Liberty trying to trace members of funds closed in error
Liberty is actively tracing an estimated 3‚000 members of the funds its administration business erroneously closed as it needs to pay some R100m to them.
The company announced at its interim results presentation last week that it had deregistered 130 pension and provident funds that it believed were dormant‚ but which still had assets owed to members.
In March it successfully applied to the Pretoria High Court to set aside the Registrar of Pension Funds’ decision to close 24 of these funds. The matter was unopposed.
The retirement fund administrator is now in the process of recommending trustees and getting the registrar to use his powers under the Pension Funds Act to appoint them to run the funds while the assets are distributed to the rightful members‚ Tiaan Kotze‚ the CEO of Liberty Corporate‚ said.
Kotze says in the meantime Liberty has started tracing the affected members and paying the benefits to them‚ with the company taking the risk that the trustees may not approve the payments.
He says once Liberty has all the information it needs it will have to approach a court again to open the other 105 funds unless the Financial Sector Conduct Authority can assist the company in finding an alternative way to pay the benefits to the members.
Olano Makhubela‚ the divisional executive for retirement funds at the FSCA‚ says there is a lacuna in retirement fund legislation in that the registrar is not legally empowered to reinstate funds that have been deregistered. After a fund has been deregistered‚ there is no alternative way to pay money found to the rightful members other than by asking a court to set the decision aside and then appointing trustees‚ he says.

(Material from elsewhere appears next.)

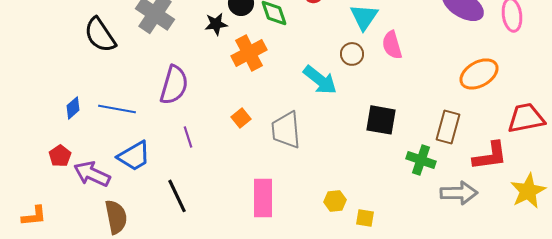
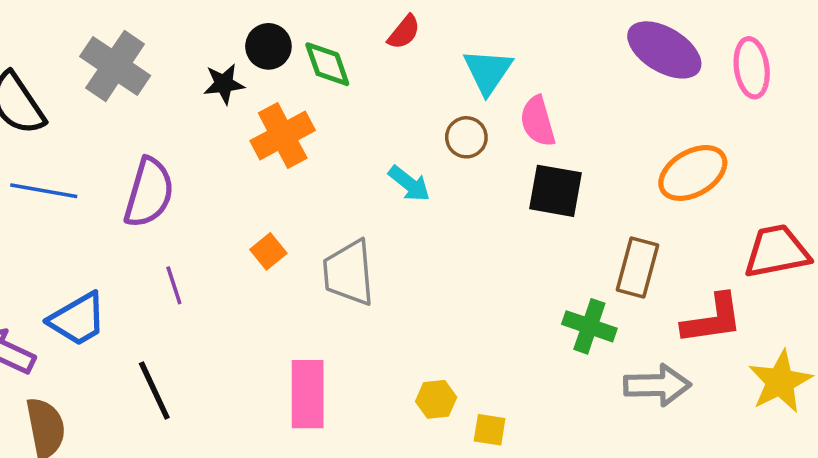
cyan arrow: (320, 80) -> (409, 184), size x0.7
blue line: (117, 109) -> (44, 191), moved
black square: (381, 120) -> (556, 191), moved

Makhubela says there are obviously costs involved in going to court and appointing trustees just to pay benefits and then again deregistering the funds.
The FSCA is considering amending the Pension Funds Act to provide for assets found after a fund has been closed to be transferred to another fund and then paid out to the rightful members in a carefully monitored process.
In the meantime‚ Makhubela says the FSCA will not oppose applications to reinstate funds that were deregistered in error.
He says the FSCA expects that there will be other funds that were erroneously deregistered by the registrar based on incorrect information supplied by other administrators‚ but not on the same scale as at Liberty.
Kotze says Liberty’s administration business took over a number of other administration businesses and the records it inherited were not always good.
Since the 1980s‚ the company had deregistered more than 9‚000 funds. The company had erroneously informed the Registrar of Pension Funds that all the assets in a fund had been paid and that the fund could therefore be deregistered‚ because its systems did not always identify all the funds’ assets‚ he says.
Kotze says this was often a result of funds or employers changing their names.
The March court application reveals that some of the assets found after funds were deregistered were surplus apportionments‚ returned payments to unclaimed benefits funds and transfers in terms of section 14 of the Pension Funds Act that were declined by the receiving fund.
The Financial Services Board (the FSCA’s predecessor) drove a project to close more than 4‚600 dormant retirement funds between 2007 and 2013. Makhubela says with a project that big and complex there were bound to be some errors‚ but they do appear to be genuine errors.
The FSB’s closure of dormant funds has been challenged by the former deputy registrar for pension funds‚ Rosemary Hunter‚ who believes fund members may have been prejudiced and denied a potential R22.5-billion of benefits.
Hunter applied without success to the high court and the supreme court to declare the decisions of her former boss‚ the former chief executive of the FSB and the former registrar of pension funds‚ Dube Tshidi‚ to close the 4‚600 funds unlawful. Her case was argued before the Constitutional Court in February and judgment is awaited.
Hunter has commended Liberty for reviewing its archives to find funds closed in error. Kotze said it has had to engage people employed by administrators in the past and has had to open boxes of archived retirement fund records.
Liberty’s success in finding the members will depend on the information it has on the members. Kotze says where the company has the identity numbers of the members‚ it expects it has a 50% chance of finding the members – this is its experience in tracing members who were owed unclaimed benefits from provident and preservation funds.
He says using SMSes is proving to be a cost-effective way of finding members and the company will also place adverts alerting former members that they may be due benefits.
The March court application to reinstate the 24 deregistered funds shows that the amounts involved are sometimes small – for example‚ R1‚800 owed to one deceased member and sometimes as much as about R210‚000 owed to seven members – about R30‚000 each.
The funds are all those of smaller lesser known employers. Kotze says the Bidvest group’s Bivac Group Pension Fund is the most well-known and some R19m is identified in the court papers as owing to this fund.